From the lines below, copy out each one that contains the string "neither", matching its case.

Start of MATERIAL FOR THIS EXERCISE

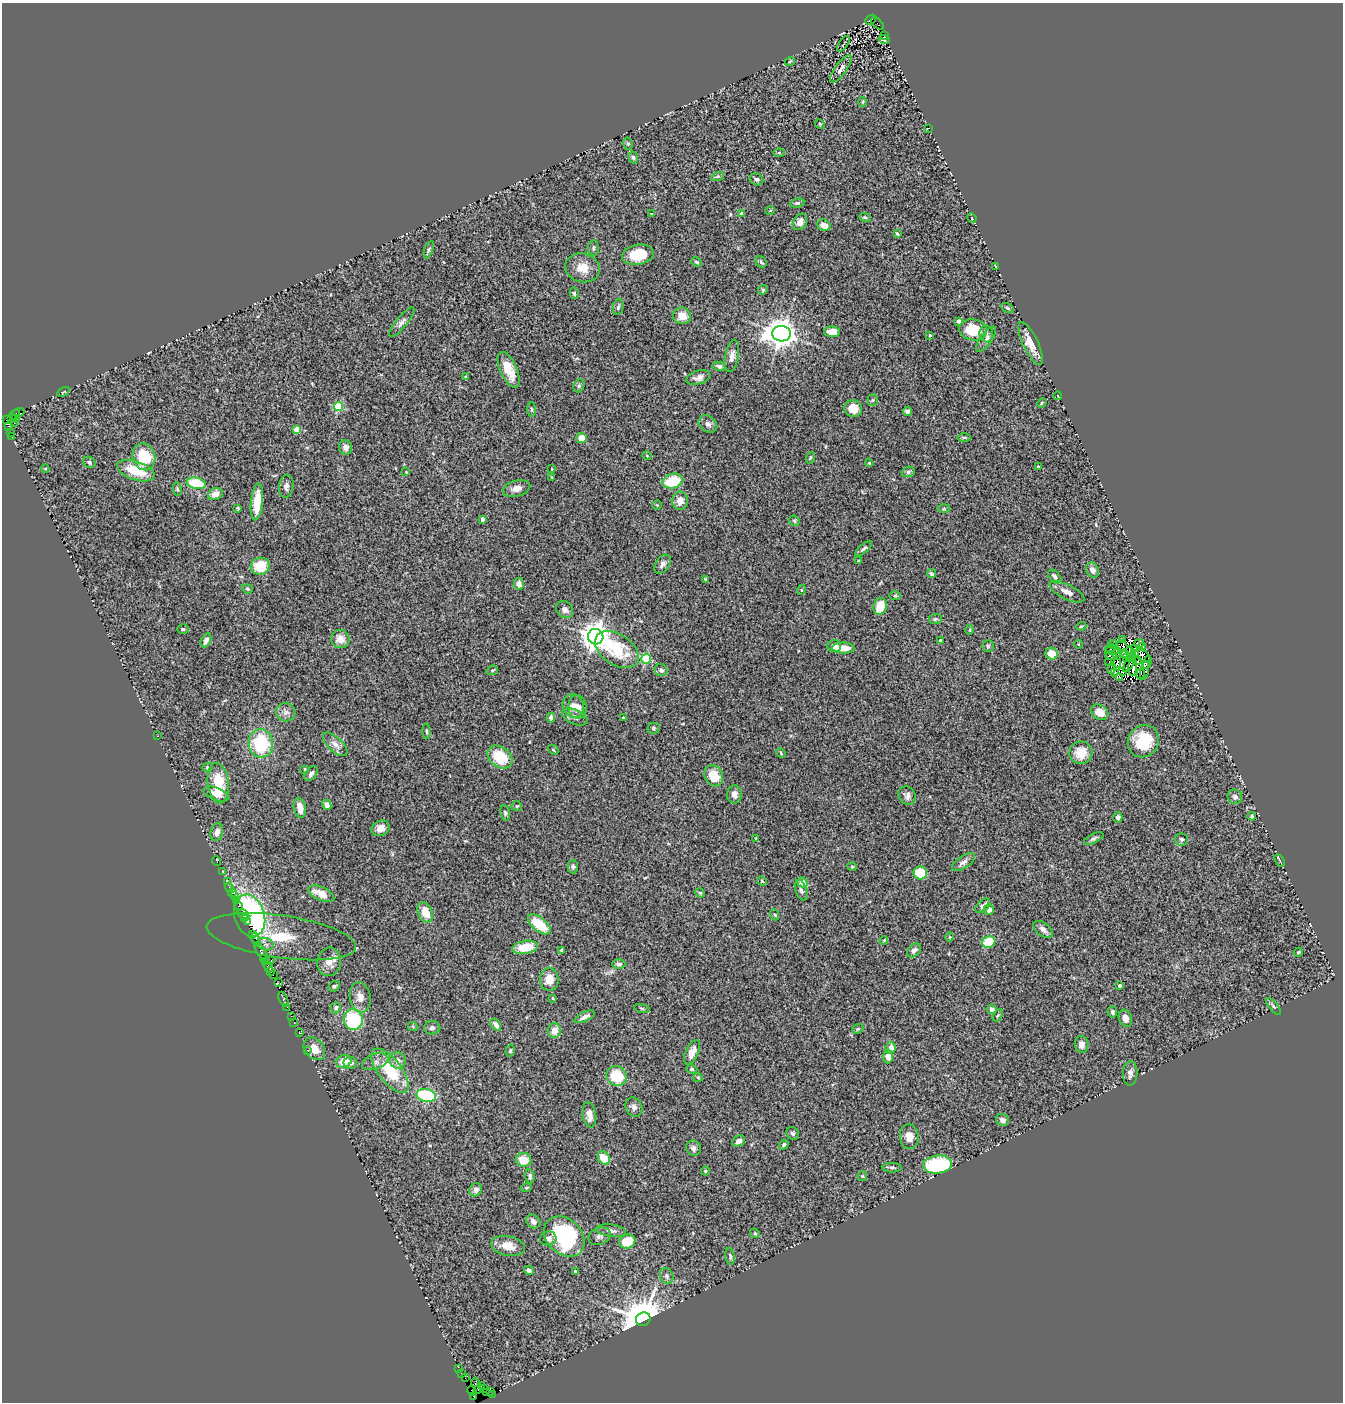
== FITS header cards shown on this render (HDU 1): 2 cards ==
NAXIS1  =                 1341
NAXIS2  =                 1400

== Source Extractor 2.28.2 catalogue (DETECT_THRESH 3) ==
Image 1341 x 1400 px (HDU 1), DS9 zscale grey, 1 PNG px = 1 image px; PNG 1345 x 1404 px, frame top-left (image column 1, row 1400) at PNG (2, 3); each listed source drawn as its Kron ellipse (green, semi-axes under 4 px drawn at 4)
Background 1.03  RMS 0.1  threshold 0.307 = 3 sigma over >= 5 px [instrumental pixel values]
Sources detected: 337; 10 with non-positive FLUX_AUTO (blend fragments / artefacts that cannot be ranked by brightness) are neither listed nor drawn; the other 327 listed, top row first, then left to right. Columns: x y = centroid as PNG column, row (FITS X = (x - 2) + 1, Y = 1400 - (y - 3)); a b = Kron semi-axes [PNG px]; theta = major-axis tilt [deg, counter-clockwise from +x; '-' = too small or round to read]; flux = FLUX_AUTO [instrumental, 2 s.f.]
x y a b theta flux
871 20 6 4 42 400
877 23 8 3 -41 230
884 36 3 2 - 8.6
884 39 5 4 - 14
843 44 9 2 55 7
790 61 5 3 - 5.7
841 69 17 6 54 36
863 102 5 3 - 6.5
820 124 5 4 - 7.1
929 128 2 2 - 4.4
628 144 6 5 - 12
779 153 5 3 - 7.8
633 157 6 4 -73 11
718 176 6 4 18 11
756 179 7 5 -30 15
797 203 7 4 9 12
770 211 5 3 - 5.1
651 214 3 3 - 4.8
742 214 4 3 - 46
865 217 6 4 -22 11
972 218 5 4 - 6.6
800 222 8 6 58 51
824 225 7 5 -32 58
897 234 4 3 - 10
593 248 8 5 -89 14
429 250 9 4 71 12
638 255 16 10 10 180
696 262 5 3 - 9.9
761 262 6 5 - 13
995 266 3 2 - 4.8
583 268 17 14 -15 95
763 290 5 4 - 8.6
574 293 6 4 -76 9.9
618 307 8 5 78 15
1007 308 7 4 -28 12
682 316 9 8 - 80
959 321 4 4 - 23
402 322 18 5 51 31
973 330 14 10 -8 200
832 332 8 5 -3 73
781 334 9 7 -4 11000
986 334 8 6 -77 22
930 335 3 3 - 5.5
986 339 15 6 55 28
1031 343 23 7 -65 90
732 356 16 7 79 41
719 366 6 4 -13 18
509 370 19 8 -66 140
465 377 4 4 - 7.4
698 377 12 6 16 34
579 386 7 5 70 14
63 392 6 2 29 4.4
1058 396 4 3 - 4.9
873 400 5 5 - 9.3
1042 403 5 3 - 7.9
338 407 4 4 - 370
853 408 9 8 - 100
531 409 7 4 -89 11
908 411 5 4 - 22
19 413 5 4 - 120
15 414 6 3 44 140
11 419 3 2 - 45
16 419 3 2 - 46
7 420 4 2 - 80
14 423 2 2 - 43
708 424 10 8 -37 27
8 427 4 2 - 50
297 429 4 4 - 150
10 433 3 2 - 6.5
12 437 3 3 - 480
964 437 6 4 0 8.6
581 438 5 5 - 67
346 447 7 6 - 33
647 456 4 3 - 5
144 457 13 11 -74 230
810 458 6 3 72 7.6
89 462 6 5 - 13
869 463 4 3 - 6.3
1038 467 3 3 - 11
45 469 4 2 - 4.5
552 469 3 2 - 5.1
136 471 19 9 -18 190
406 472 3 3 - 4.8
908 472 6 5 - 14
552 477 3 2 - 6.1
673 481 10 7 15 240
196 483 9 5 -13 250
286 486 12 7 81 28
516 488 14 8 15 47
177 489 6 4 -79 12
215 494 7 6 - 55
680 501 9 8 - 68
257 502 19 6 84 140
657 505 4 4 - 5.5
238 508 4 3 - 7
944 509 6 4 0 11
482 519 4 3 - 32
794 521 6 4 -45 9.8
864 549 10 4 41 16
859 561 4 3 - 8.8
663 564 11 6 53 26
260 566 9 8 - 190
1092 570 8 6 -62 33
932 574 5 3 - 15
1055 576 8 5 -47 21
706 579 4 3 - 8.1
519 584 6 5 - 28
247 589 5 4 - 9.6
801 590 5 3 - 5
1067 592 19 7 -26 52
895 596 6 4 1 7.8
880 606 8 7 - 130
565 610 9 7 -47 31
935 619 6 5 - 11
1081 626 5 4 - 7.8
183 629 5 4 - 9.8
970 630 5 3 - 6.5
596 637 8 7 - 8800
340 639 9 9 - 65
1122 639 3 3 - 6.6
206 640 7 4 64 27
940 640 3 2 - 5.9
1078 644 4 3 - 5.2
1113 644 4 2 - 13
1139 644 5 3 - 45
834 646 7 6 - 32
988 646 6 6 - 12
1122 646 6 3 -60 12
1143 646 4 2 - 32
843 648 11 5 0 95
1110 649 5 2 - 16
1134 649 3 2 - 0.68
617 650 24 15 -34 320
1113 651 6 3 -3 8.9
1130 652 6 2 -71 21
1116 653 5 3 - 18
1052 654 6 6 - 80
1124 654 5 4 - 9.2
1136 654 3 2 - 6
1111 656 6 3 -17 49
1143 656 8 5 -31 21
1130 657 4 2 - 15
646 658 5 5 - 380
1127 658 2 2 - 12
1137 660 4 2 - 5.6
1147 662 6 3 69 56
1109 663 3 2 - 12
1117 663 5 2 - 6.3
1129 665 8 2 58 20
1133 667 9 4 86 48
1111 668 6 3 78 5.1
492 670 6 4 19 9.5
661 670 6 6 - 22
1145 670 9 3 77 4.7
1122 671 3 3 - 5.4
1115 672 3 2 - 17
1141 674 5 2 - 9.7
1120 677 4 2 - 15
573 706 12 10 -70 55
578 707 11 9 -78 45
286 712 9 9 - 35
1100 712 9 7 -32 75
551 717 5 4 - 33
575 717 14 7 -23 37
623 718 3 3 - 8.6
653 728 6 5 - 13
427 731 8 4 -89 10
157 736 3 2 - 4
1143 741 17 15 53 280
261 743 14 12 -85 380
335 744 15 7 -43 44
553 750 6 2 -45 5.7
781 753 5 3 - 6.4
1081 753 11 11 - 120
500 757 14 10 -37 240
207 767 5 4 - 8.9
305 769 4 2 - 5.3
311 774 8 5 51 23
714 776 11 9 -62 140
218 783 20 10 -84 190
216 794 13 6 -22 56
734 794 9 7 90 29
907 796 10 8 -56 29
1235 797 7 7 - 24
327 805 5 4 - 41
517 806 5 4 - 11
300 808 10 6 -79 63
505 813 8 5 -80 13
1252 816 4 4 - 9.7
1118 817 5 4 - 29
380 828 9 7 24 50
217 832 9 6 75 41
756 838 4 3 - 7.8
1094 839 10 4 26 17
1182 839 6 6 - 15
1280 860 7 2 -59 7.2
216 861 5 2 - 21
963 862 13 6 34 31
573 866 7 5 -90 12
852 867 4 4 - 7.9
223 872 2 2 - 42
920 873 7 6 - 200
762 881 5 4 - 6.8
227 882 4 3 - 160
802 882 5 5 - 66
229 887 5 3 - 50
801 890 11 5 -69 22
232 893 4 3 - 53
700 893 5 4 - 8
321 894 14 6 -24 88
234 896 3 2 - 70
236 900 3 3 - 94
238 906 5 3 - 320
983 906 8 5 45 22
989 909 5 5 - 39
425 912 11 7 -64 100
243 914 7 3 -42 550
775 915 6 3 -71 7.7
250 916 21 15 -73 1300
245 919 3 2 - 260
247 922 4 3 - 320
539 924 13 7 -39 210
1043 929 11 6 -38 34
253 934 3 2 - 94
281 937 75 21 -8 400
950 937 4 3 - 5.5
256 940 7 3 -67 210
884 940 4 3 - 5.5
989 942 7 5 26 240
265 944 8 6 -15 25
525 947 13 6 9 140
562 950 4 3 - 8
914 950 8 5 43 28
261 952 10 3 -56 440
1298 952 4 4 - 10
263 958 4 2 - 74
271 960 3 2 - 51
265 962 4 3 - 130
329 962 14 12 80 73
619 964 6 5 - 19
268 967 6 3 -74 110
270 972 3 2 - 12
273 975 2 2 - 11
549 979 11 9 87 91
278 983 3 2 - 7.1
334 986 6 4 28 13
1119 986 3 3 - 16
360 997 15 10 -81 64
553 998 4 3 - 6.6
283 999 8 3 -67 130
1273 1006 10 4 -49 14
287 1007 2 2 - 7.3
336 1008 6 5 - 17
642 1008 8 4 -9 9.9
992 1009 5 4 - 21
1112 1012 6 5 - 14
998 1015 7 4 58 9.2
291 1016 2 2 - 36
585 1017 11 4 26 32
1125 1018 9 6 -68 44
353 1020 10 9 - 450
294 1022 3 2 - 62
496 1025 7 4 -54 42
413 1027 5 3 - 6.7
432 1028 8 6 4 19
858 1029 6 4 21 9.7
554 1031 7 6 - 62
299 1033 3 2 - 25
1082 1044 8 7 - 34
891 1048 6 5 - 63
314 1049 12 9 -51 80
307 1050 2 2 - 22
510 1051 6 4 74 11
692 1052 13 6 65 56
888 1056 7 5 88 57
398 1060 8 8 - 38
344 1061 8 6 23 95
375 1062 13 7 19 40
350 1063 6 6 - 22
692 1069 5 4 - 8.8
390 1071 26 11 -52 310
1130 1073 12 7 88 34
617 1076 10 9 - 220
698 1077 5 4 - 7.2
426 1096 10 6 -12 460
634 1107 10 8 -64 32
589 1115 13 6 -82 60
1002 1120 6 6 - 29
793 1133 7 6 - 14
909 1137 12 9 -83 65
738 1141 7 5 26 22
784 1145 5 4 - 13
693 1148 8 7 - 26
604 1158 7 5 -50 100
523 1160 8 7 - 130
938 1164 14 9 5 560
892 1168 9 5 0 16
705 1171 4 4 - 6.3
530 1176 7 5 -85 17
862 1176 5 4 - 7.9
526 1188 6 4 17 8.7
476 1190 7 6 - 28
533 1221 8 6 -48 33
611 1231 15 6 -8 36
755 1233 5 4 - 10
564 1236 23 17 -44 700
599 1236 11 8 24 30
548 1238 8 7 - 32
627 1241 8 7 - 160
508 1246 17 10 -11 93
730 1256 8 4 -84 14
529 1270 5 4 - 17
575 1272 3 2 - 5.9
667 1276 8 6 -66 19
643 1319 7 6 - 28000
459 1369 3 2 - 6.3
461 1373 3 2 - 30
465 1378 2 2 - 16
475 1382 4 2 - 71
482 1385 3 3 - 49
478 1389 4 3 - 60
484 1389 3 2 - 4.2
472 1391 5 3 - 81
491 1391 2 2 - 40
487 1392 2 2 - 11
493 1394 3 2 - 11
474 1397 2 2 - 16
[10 non-positive-flux detections neither listed nor drawn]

End of MATERIAL FOR THIS EXERCISE

- TASK RESULT
Sources detected: 337; 10 with non-positive FLUX_AUTO (blend fragments / artefacts that cannot be ranked by brightness) are neither listed nor drawn; the other 327 listed, top row first, then left to right. Columns: x y = centroid as PNG column, row (FITS X = (x - 2) + 1, Y = 1400 - (y - 3)); a b = Kron semi-axes [PNG px]; theta = major-axis tilt [deg, counter-clockwise from +x; '-' = too small or round to read]; flux = FLUX_AUTO [instrumental, 2 s.f.]
[10 non-positive-flux detections neither listed nor drawn]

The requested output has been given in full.